# [Stored data]
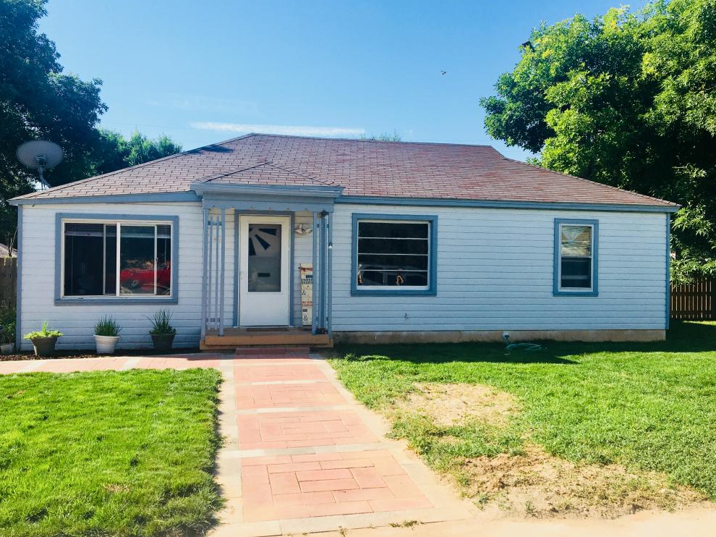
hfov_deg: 60.0
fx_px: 620
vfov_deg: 46.8
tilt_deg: -0.3
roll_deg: -0.4
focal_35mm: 30
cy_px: 268
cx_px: 348
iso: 25
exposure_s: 1/1451
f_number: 2.2
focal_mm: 4.15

# [Goal of the exercise]
Although the entries contain pictures, reproduce only the rest, exactly as written.

# [Expected answer]
hfov_deg: 60.0
fx_px: 620
vfov_deg: 46.8
tilt_deg: -0.3
roll_deg: -0.4
focal_35mm: 30
cy_px: 268
cx_px: 348
iso: 25
exposure_s: 1/1451
f_number: 2.2
focal_mm: 4.15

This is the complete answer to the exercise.